In a new paper, they took it a logical step further and determined that it should be theoretically possible to use these techniques to make a liquid crystal perform operations like a computer.

“These have many of the characteristics of electrons in a circuit—we can move them long distances, amplify them, and shut or open their transport as in a transistor gate, which means we could use them for relatively sophisticated operations,” said Zhang, now an assistant professor at the Hong Kong University of Science and Technology.

Though calculations suggest these systems could be used for computations, they are more likely to be uniquely useful in applications such as the field of soft robotics, the scientists said. Researchers are interested in soft robots—robots with bodies that aren’t made out of hard metal or plastic, but rather stretchy and soft materials—because their flexibility and gentle touch means they can perform functions that hard-bodied robots cannot.

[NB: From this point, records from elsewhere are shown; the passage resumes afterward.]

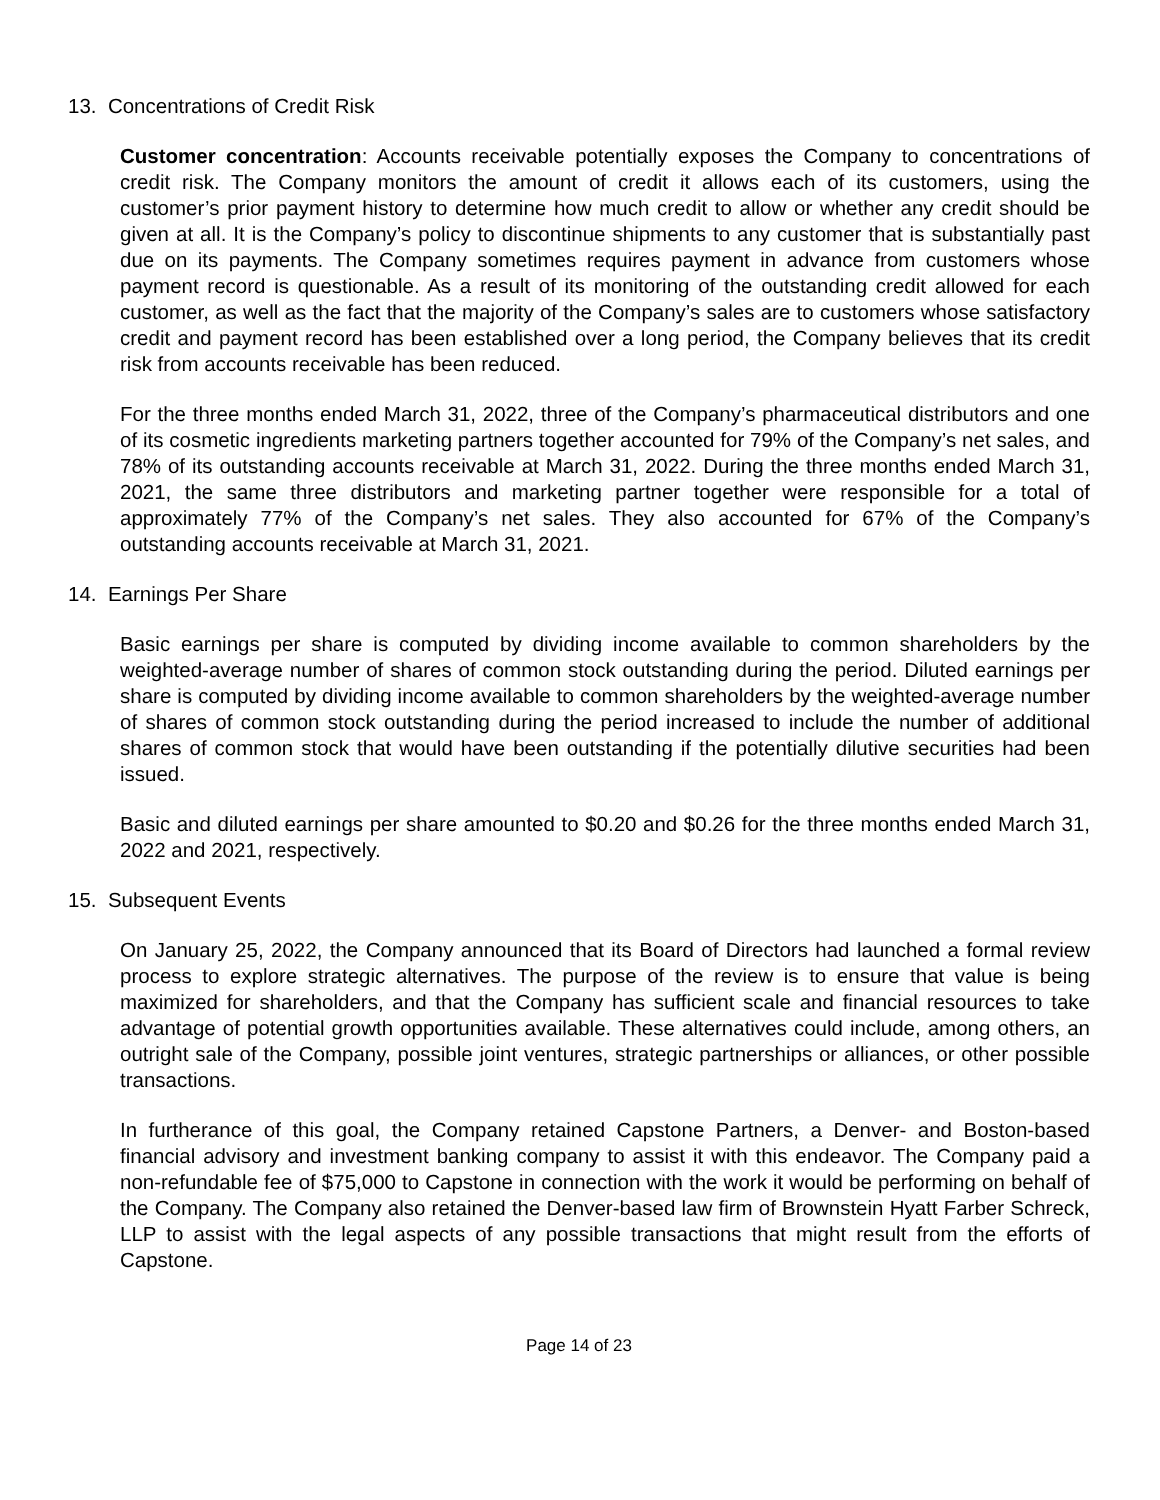13. Concentrations of Credit Risk
Customer concentration: Accounts receivable potentially exposes the Company to concentrations of credit risk. The Company monitors the amount of credit it allows each of its customers, using the customer’s prior payment history to determine how much credit to allow or whether any credit should be given at all. It is the Company’s policy to discontinue shipments to any customer that is substantially past due on its payments. The Company sometimes requires payment in advance from customers whose payment record is questionable. As a result of its monitoring of the outstanding credit allowed for each customer, as well as the fact that the majority of the Company’s sales are to customers whose satisfactory credit and payment record has been established over a long period, the Company believes that its credit risk from accounts receivable has been reduced.
For the three months ended March 31, 2022, three of the Company’s pharmaceutical distributors and one of its cosmetic ingredients marketing partners together accounted for 79% of the Company’s net sales, and 78% of its outstanding accounts receivable at March 31, 2022. During the three months ended March 31, 2021, the same three distributors and marketing partner together were responsible for a total of approximately 77% of the Company’s net sales. They also accounted for 67% of the Company’s outstanding accounts receivable at March 31, 2021.
14. Earnings Per Share
Basic earnings per share is computed by dividing income available to common shareholders by the weighted-average number of shares of common stock outstanding during the period. Diluted earnings per share is computed by dividing income available to common shareholders by the weighted-average number of shares of common stock outstanding during the period increased to include the number of additional shares of common stock that would have been outstanding if the potentially dilutive securities had been issued.
Basic and diluted earnings per share amounted to $0.20 and $0.26 for the three months ended March 31, 2022 and 2021, respectively.
15. Subsequent Events
On January 25, 2022, the Company announced that its Board of Directors had launched a formal review process to explore strategic alternatives. The purpose of the review is to ensure that value is being maximized for shareholders, and that the Company has sufficient scale and financial resources to take advantage of potential growth opportunities available. These alternatives could include, among others, an outright sale of the Company, possible joint ventures, strategic partnerships or alliances, or other possible transactions.
In furtherance of this goal, the Company retained Capstone Partners, a Denver- and Boston-based financial advisory and investment banking company to assist it with this endeavor. The Company paid a non-refundable fee of $75,000 to Capstone in connection with the work it would be performing on behalf of the Company. The Company also retained the Denver-based law firm of Brownstein Hyatt Farber Schreck, LLP to assist with the legal aspects of any possible transactions that might result from the efforts of Capstone.
Page 14 of 23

The team can imagine creating such robots that can do some of their own “thinking” using active liquid crystals.

They could also use topological flaws to transport small volumes of liquid or other materials from one location to another within tiny devices. “Perhaps one could conduct functions within a synthetic cell,” Zhang speculated. He believes that similar systems are already in use in nature to transport information and perform activities within cells.

“It’s not often that you are able to see a new way to do computing,” de Pablo said.